In my husband's case, it was the day that he told me he was going to do better for himself whether or not I was staying or leaving that I really felt hopeful. He wasn't play-acting his change of heart, it was real. Whether or not I liked who he was, HE wanted to like who he was. And though, at that moment, he loathed himself, he was able to imagine a day when he felt differently. He's was willing to do the work necessarily to find his way to that day. And that's the difference between someone susceptible to flattery and ego-stroking and the escape of an affair and someone whose eyes are wide open and whose sleeves are rolled up. It's the moment, to use George Barnard Shaw's point, when the coward realizes he has it within himself to be a true hero.
It's a pivotal moment.
It's the same for us when we realize that we, too, can be the heroes of our own lives, no matter whether our spouses beg us for forgiveness or serve us with divorce papers. The moment when we realize that we're at our lowest...but that we don't have to stay there. The moment when we look inside ourselves for our value instead of outsourcing it.

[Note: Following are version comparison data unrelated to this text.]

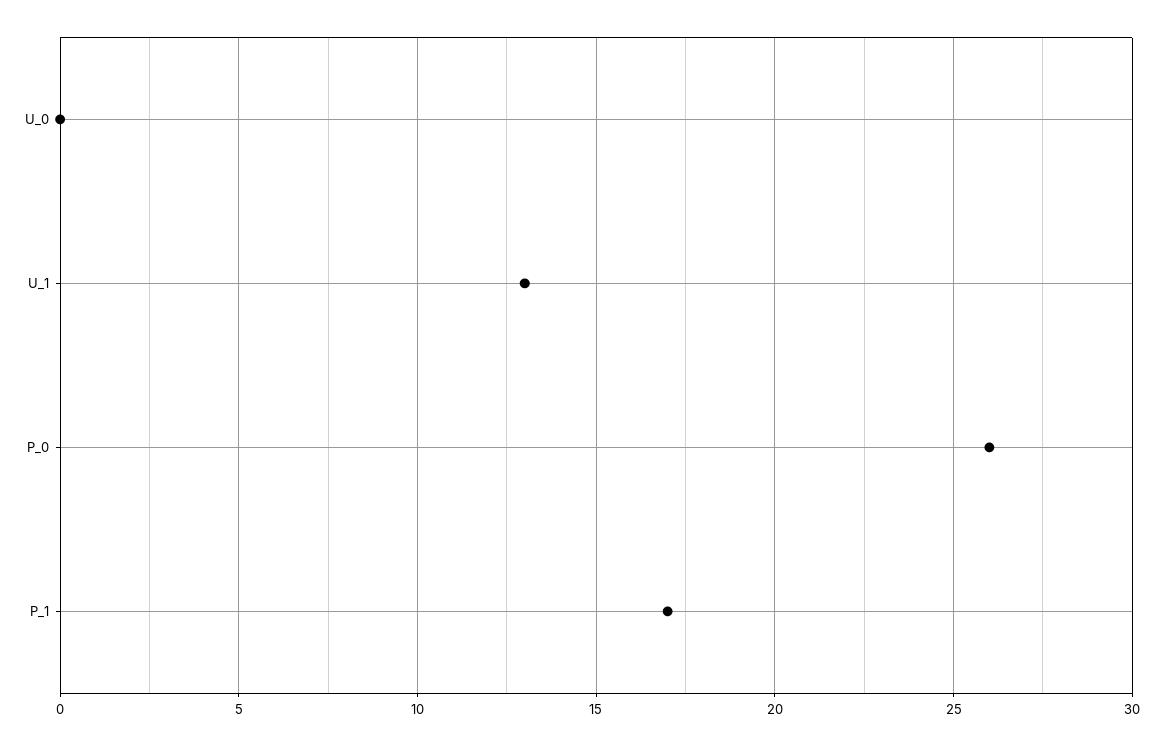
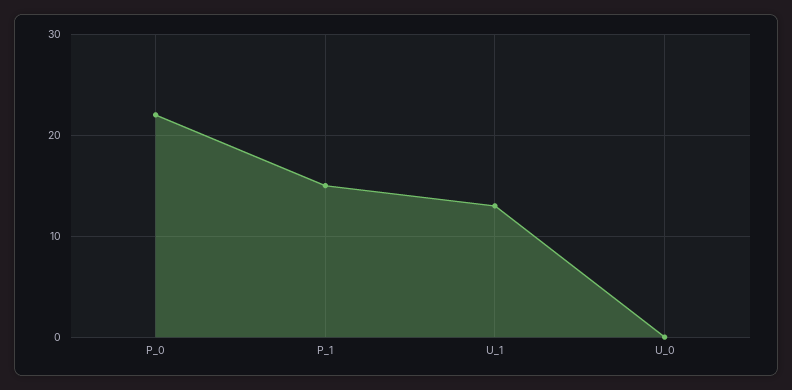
  {
    "U_0": 0,
    "U_1": 13,
-   "P_0": 26,
+   "P_0": 22,
-   "P_1": 17
+   "P_1": 15
  }

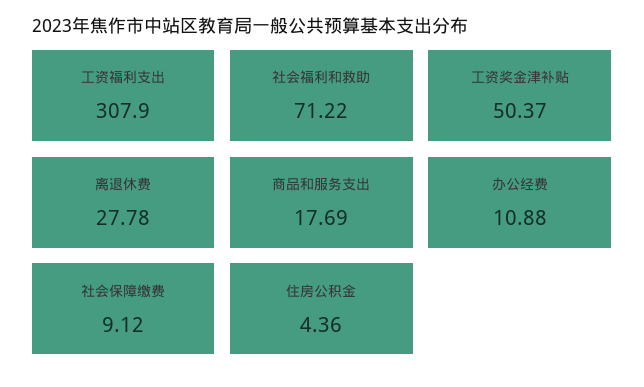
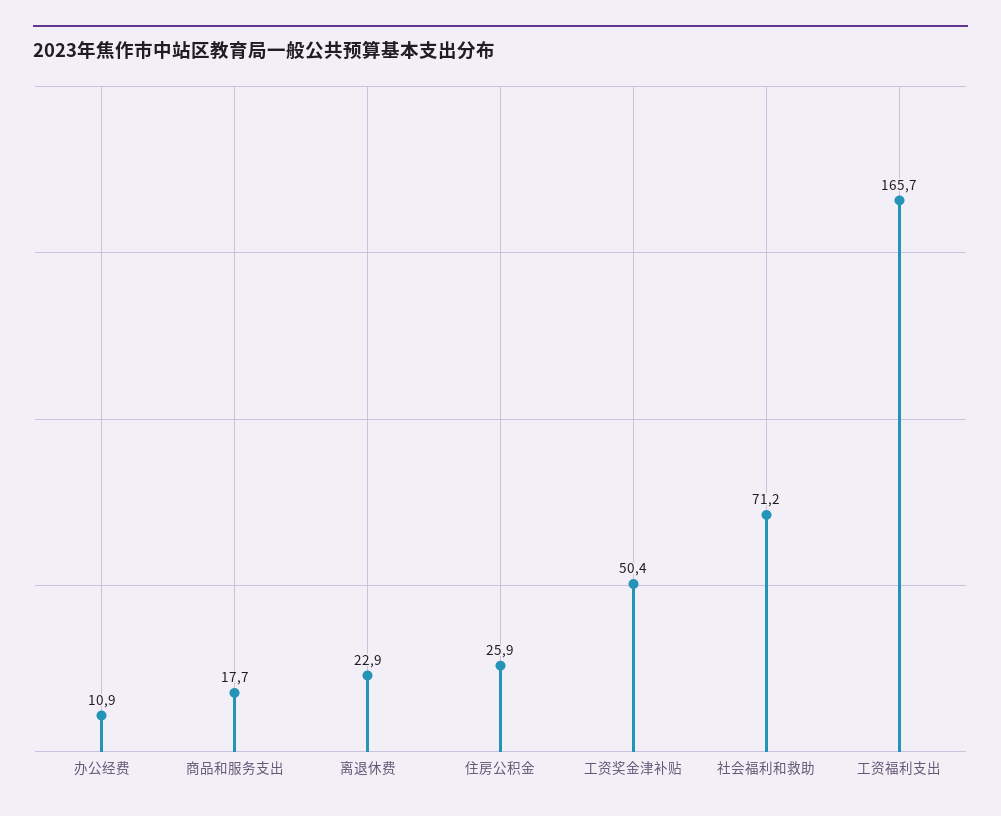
  {
-   "工资福利支出": 307.9,
+   "工资福利支出": 165.7,
    "社会福利和救助": 71.22,
    "工资奖金津补贴": 50.37,
-   "离退休费": 27.78,
+   "离退休费": 22.9,
    "商品和服务支出": 17.69,
    "办公经费": 10.88,
-   "社会保障缴费": 9.12,
-   "住房公积金": 4.36
+   "住房公积金": 25.9
  }

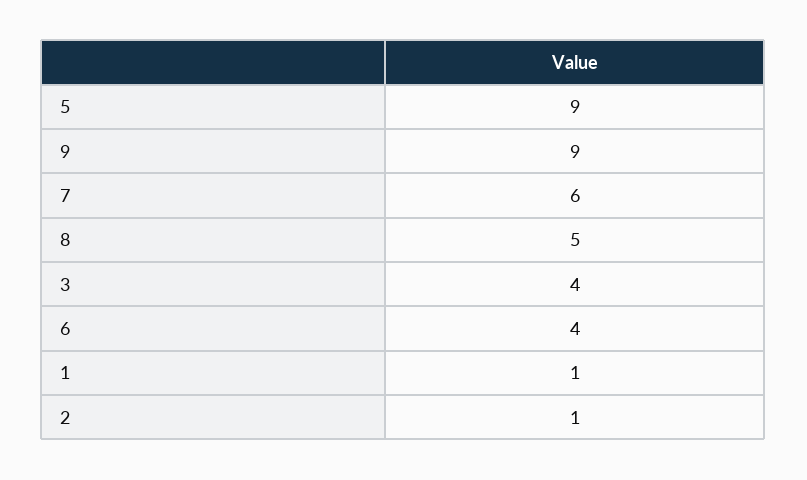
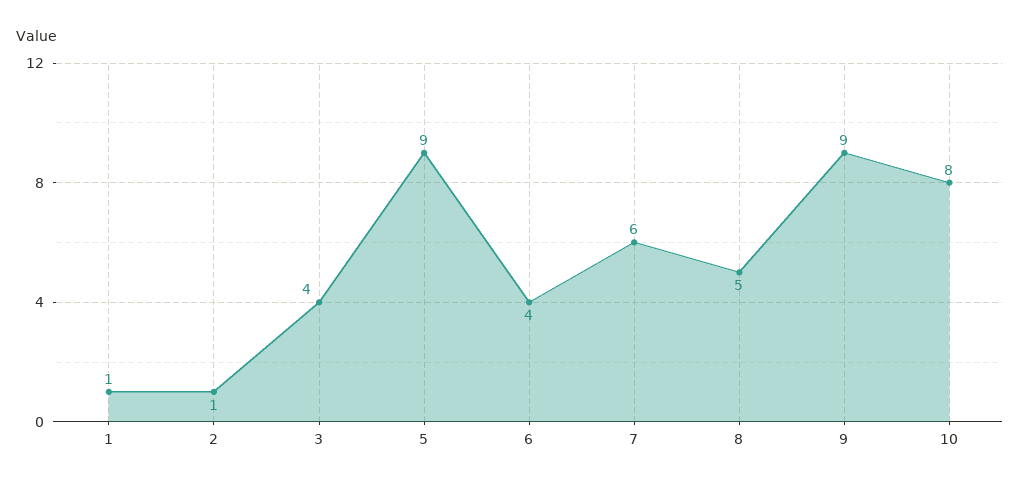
  {
    "5": 9,
    "9": 9,
    "7": 6,
    "8": 5,
    "3": 4,
    "6": 4,
    "1": 1,
-   "2": 1
+   "2": 1,
+   "10": 8
  }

When we truly and absolutely get that his affair wasn't about us. That our value is not dependent and has never been dependent on someone else seeing it.
Can we rebuild a man who feels vilified wherever he looks? To us, he's a villain. To his affair partner, if he breaks it off, he's a villain. To our culture at large, he's a villain (though our culture saves enough blame for the betrayed spouse too, who surely deserved this in some way).
I don't think it's up to us to rebuild him, nor can we. Personal transformation is an inside job. It's a hero's job.
I think what we can do is stand firm in our own integrity and live by example. I think we can insist upon a relationship that allows each partner to feel respected and valued. I think we can do our part to treat our spouse with dignity and kindness, to be honest but kind when asked those tough questions about whether we love them or respect them.
I watched my husband earn back my trust. In fact, I have more respect for him now than ever because I've seen him work so hard to slay his own demons. I've watched him go into incredibly uncomfortable territory when the easier thing would have been to refuse. To blame me. To blame his parents.
We can't save them but we can certainly applaud them for being willing to save themselves.